When employers are engaged in workforce reduction, especially if the termination is involuntary and not due to any fault in the employee, employer leadership and legal counsel are often asked: what is the right thing to pay in severance?
There are no laws mandating severance pay. From a legal standpoint, the Worker Adjustment and Retraining Notification Act (WARN Act) requires employers to provide notice 60 days in advance of plant closings or “mass layoffs”, however this only applies to employers with a hundred or more employees.
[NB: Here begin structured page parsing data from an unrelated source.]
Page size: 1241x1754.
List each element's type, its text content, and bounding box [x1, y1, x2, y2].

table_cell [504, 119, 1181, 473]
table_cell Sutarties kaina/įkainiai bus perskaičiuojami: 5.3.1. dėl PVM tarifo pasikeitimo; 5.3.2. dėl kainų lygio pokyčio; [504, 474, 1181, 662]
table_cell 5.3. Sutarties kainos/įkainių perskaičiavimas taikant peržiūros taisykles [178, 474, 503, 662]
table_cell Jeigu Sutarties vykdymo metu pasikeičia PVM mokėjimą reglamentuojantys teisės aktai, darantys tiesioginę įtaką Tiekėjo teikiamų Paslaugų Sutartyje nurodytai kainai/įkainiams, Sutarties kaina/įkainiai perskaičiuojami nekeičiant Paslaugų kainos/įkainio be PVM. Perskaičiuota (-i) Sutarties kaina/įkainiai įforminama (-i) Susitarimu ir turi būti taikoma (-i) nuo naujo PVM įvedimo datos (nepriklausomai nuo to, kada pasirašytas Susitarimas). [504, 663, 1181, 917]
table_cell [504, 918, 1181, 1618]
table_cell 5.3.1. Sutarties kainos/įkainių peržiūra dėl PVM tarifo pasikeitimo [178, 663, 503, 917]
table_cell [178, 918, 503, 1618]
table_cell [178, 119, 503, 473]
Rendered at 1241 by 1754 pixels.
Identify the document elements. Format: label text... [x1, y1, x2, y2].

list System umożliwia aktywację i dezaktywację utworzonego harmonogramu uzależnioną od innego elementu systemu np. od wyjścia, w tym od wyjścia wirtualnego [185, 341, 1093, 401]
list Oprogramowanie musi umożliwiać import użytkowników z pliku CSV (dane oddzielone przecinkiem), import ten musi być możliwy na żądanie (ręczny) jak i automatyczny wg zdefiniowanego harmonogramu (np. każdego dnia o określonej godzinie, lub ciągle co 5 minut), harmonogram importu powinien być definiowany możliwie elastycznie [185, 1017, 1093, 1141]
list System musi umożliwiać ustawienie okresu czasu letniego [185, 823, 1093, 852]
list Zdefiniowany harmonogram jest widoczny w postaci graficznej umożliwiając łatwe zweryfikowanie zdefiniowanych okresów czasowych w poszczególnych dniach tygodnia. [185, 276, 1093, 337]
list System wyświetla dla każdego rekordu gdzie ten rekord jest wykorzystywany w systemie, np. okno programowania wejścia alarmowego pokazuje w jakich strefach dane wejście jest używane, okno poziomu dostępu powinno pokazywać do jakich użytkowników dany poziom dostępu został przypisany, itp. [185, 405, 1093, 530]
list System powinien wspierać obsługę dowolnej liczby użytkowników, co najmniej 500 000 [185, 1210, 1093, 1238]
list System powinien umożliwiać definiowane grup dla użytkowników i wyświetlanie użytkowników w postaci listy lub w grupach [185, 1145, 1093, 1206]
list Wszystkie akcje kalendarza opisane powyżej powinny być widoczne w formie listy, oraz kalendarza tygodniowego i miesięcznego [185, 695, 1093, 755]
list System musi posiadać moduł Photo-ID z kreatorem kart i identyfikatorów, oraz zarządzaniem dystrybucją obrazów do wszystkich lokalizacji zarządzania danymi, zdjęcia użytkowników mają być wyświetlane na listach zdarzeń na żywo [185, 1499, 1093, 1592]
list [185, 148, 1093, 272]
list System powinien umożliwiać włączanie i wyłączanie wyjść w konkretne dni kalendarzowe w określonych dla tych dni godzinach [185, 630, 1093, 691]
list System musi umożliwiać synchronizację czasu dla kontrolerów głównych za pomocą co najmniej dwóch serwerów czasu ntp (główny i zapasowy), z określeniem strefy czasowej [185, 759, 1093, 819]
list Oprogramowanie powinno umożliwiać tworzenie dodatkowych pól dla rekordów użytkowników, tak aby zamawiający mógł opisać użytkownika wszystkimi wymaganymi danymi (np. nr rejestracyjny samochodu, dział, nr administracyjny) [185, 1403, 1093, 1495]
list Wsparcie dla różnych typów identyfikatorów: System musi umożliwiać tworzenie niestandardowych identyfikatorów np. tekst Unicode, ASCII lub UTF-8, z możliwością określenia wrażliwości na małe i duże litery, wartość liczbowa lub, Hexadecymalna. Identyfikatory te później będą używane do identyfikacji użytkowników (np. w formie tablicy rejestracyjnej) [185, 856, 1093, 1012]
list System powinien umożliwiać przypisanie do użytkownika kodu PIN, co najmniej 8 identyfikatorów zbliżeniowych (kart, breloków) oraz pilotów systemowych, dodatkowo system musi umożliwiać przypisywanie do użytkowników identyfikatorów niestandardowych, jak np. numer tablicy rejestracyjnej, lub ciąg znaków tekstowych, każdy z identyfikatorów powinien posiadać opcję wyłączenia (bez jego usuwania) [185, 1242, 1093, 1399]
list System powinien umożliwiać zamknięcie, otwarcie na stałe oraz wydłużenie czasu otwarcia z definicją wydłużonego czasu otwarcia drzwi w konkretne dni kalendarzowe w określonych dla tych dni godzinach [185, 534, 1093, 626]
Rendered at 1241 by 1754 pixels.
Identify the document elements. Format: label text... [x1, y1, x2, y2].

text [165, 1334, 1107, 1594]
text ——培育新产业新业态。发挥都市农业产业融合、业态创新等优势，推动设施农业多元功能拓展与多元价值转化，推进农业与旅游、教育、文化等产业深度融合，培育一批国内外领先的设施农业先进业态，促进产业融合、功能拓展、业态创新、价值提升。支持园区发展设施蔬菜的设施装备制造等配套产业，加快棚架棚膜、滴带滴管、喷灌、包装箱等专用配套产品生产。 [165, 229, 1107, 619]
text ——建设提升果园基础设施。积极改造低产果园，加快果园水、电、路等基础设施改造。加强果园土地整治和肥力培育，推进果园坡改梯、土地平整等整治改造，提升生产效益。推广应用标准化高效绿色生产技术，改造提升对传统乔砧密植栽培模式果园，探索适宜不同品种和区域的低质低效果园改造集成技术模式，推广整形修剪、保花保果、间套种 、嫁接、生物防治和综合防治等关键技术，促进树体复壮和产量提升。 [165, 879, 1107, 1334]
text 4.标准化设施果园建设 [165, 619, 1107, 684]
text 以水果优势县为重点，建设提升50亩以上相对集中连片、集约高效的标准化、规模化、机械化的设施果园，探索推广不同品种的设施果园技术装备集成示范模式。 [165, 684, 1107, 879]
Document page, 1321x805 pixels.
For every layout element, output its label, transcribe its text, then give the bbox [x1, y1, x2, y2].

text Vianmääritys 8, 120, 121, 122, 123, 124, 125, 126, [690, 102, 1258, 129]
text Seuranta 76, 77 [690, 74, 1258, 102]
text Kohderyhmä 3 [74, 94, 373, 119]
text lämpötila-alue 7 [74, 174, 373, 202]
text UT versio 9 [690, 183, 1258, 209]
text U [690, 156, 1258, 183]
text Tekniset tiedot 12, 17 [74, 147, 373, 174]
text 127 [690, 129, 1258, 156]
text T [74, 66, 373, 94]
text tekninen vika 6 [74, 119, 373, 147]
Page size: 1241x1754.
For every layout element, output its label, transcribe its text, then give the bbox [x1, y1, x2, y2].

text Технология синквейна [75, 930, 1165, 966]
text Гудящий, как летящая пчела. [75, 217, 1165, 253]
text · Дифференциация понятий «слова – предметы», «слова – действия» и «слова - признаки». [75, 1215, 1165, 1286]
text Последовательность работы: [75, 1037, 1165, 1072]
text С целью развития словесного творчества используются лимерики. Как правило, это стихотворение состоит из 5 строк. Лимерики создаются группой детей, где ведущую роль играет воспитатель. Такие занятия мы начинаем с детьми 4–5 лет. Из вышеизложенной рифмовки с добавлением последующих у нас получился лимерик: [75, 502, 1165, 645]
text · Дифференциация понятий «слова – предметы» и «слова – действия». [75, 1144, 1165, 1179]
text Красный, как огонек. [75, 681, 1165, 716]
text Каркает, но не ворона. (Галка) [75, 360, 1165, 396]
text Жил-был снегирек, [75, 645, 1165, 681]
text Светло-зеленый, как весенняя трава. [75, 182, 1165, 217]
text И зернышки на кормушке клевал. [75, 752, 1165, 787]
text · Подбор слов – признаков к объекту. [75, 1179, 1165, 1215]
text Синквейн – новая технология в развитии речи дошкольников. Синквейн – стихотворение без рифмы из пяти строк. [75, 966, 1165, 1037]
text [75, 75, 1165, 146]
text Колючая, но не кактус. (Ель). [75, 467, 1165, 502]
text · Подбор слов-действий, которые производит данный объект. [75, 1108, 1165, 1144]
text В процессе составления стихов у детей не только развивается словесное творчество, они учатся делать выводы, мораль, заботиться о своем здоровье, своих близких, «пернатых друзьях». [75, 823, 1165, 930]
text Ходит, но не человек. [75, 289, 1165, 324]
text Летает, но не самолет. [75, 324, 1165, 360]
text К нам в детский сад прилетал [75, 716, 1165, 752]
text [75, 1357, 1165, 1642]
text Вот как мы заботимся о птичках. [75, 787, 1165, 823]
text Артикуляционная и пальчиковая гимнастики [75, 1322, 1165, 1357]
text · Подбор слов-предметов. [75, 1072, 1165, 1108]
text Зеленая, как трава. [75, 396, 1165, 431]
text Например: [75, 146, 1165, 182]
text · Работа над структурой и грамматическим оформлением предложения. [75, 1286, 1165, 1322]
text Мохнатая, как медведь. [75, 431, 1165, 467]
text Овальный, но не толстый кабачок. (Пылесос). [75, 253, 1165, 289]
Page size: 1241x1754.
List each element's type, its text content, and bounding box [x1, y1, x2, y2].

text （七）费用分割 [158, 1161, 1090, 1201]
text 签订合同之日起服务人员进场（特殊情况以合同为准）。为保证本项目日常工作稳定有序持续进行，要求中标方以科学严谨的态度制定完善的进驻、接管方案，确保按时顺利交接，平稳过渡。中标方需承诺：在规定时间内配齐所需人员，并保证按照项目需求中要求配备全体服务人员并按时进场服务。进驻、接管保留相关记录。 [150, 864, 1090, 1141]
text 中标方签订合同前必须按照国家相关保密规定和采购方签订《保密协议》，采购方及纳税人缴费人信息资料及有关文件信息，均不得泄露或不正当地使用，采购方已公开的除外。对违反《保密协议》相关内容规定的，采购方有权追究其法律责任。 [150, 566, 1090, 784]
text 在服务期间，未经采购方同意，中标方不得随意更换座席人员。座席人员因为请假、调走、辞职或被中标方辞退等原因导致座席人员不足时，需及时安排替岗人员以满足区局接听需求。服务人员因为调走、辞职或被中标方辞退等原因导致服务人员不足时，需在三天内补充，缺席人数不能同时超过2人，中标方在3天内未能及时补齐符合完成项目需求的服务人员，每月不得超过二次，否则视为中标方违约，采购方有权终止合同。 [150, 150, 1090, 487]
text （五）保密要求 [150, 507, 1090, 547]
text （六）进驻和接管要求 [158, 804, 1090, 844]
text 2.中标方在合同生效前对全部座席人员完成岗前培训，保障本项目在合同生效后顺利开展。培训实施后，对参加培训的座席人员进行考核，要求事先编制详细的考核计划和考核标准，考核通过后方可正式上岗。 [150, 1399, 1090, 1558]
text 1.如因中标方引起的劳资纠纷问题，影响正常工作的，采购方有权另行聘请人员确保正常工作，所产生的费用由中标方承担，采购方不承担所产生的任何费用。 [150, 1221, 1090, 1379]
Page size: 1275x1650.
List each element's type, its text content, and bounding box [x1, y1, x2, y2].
Employees are entitled to certain fringe benefits (which can include but not limited to vacation, sick leave, (COBRA) medical and disability as well as pension plan benefits) (Guidelines, 2006).
According to the article, some severance practices are so frequent they could be called standards (Guidelines, 2006).
• The first is that severance pay is not paid to those who are terminated for cause
• The second practice is to link severance pay to years of service
• Third is to distinguish among grades or ranks of employees
• The fourth common practice is to establish a "band" of severance pay: that is, everyone will receive a minimum amount of severance (e.g., two weeks), and there will also be a maximum
• Fifth, to receive severance benefits, the employee must sign a release, waiver, and covenant not to sue.
“The most recurring and important questions that must be asked and answered in formulating a severance pay plan are”: (Guidelines, 2006).
Who is eligible for severance? not those who voluntarily quit or are fired for cause, not union members (they usually have their own severance packages included in the collective bargaining agreement), or others); are both part-time and full-time employees covered (and what is the definition of "full-time" or "part-time")" (Guidelines, 2006).
Employee classifications. Employees can be divided into many levels. The simplest, perhaps, are either exempt/nonexempt or a three-level scheme: executives, managers, and everyone else.
Non-monetary considerations. Other severance benefits that may be offered in addition to, or in lieu of, severance pay, are agreeing to pay the employee's COBRA premiums. If a company
can afford it should be as generous as with severance benefits as possible (Guidelines, 2006).